WHAT TO DO – Please copy every line with the string "knee" from the entries below.

Bounding box coordinate data –
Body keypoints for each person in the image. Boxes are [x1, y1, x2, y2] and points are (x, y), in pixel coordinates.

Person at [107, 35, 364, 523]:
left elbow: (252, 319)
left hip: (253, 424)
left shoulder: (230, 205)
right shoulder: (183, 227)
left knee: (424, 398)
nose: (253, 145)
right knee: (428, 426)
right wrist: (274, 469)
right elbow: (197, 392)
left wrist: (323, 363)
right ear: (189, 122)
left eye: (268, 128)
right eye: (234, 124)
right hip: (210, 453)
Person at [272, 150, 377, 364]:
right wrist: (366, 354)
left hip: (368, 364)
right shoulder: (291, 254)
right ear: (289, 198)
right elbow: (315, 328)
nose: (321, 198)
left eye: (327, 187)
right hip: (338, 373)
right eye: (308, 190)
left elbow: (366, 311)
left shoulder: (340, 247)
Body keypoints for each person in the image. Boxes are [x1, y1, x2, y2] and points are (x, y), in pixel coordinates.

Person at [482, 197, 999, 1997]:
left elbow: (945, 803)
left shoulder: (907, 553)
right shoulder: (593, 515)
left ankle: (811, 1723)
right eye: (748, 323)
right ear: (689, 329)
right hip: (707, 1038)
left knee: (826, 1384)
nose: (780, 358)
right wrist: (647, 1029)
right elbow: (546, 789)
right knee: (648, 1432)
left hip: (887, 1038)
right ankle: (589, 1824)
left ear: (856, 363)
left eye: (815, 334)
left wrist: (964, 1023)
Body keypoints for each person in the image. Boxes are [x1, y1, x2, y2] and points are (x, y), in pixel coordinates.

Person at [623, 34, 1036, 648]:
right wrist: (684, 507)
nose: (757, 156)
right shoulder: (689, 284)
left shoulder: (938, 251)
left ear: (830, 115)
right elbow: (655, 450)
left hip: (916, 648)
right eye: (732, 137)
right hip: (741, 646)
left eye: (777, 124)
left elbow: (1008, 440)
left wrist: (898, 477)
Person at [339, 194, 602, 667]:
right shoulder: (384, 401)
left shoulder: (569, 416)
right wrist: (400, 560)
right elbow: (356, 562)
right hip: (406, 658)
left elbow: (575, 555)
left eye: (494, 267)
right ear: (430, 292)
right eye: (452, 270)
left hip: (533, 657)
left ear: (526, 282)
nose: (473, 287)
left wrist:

SOLUTION BELOW –
left knee: (424, 398)
right knee: (428, 426)
left knee: (826, 1384)
right knee: (648, 1432)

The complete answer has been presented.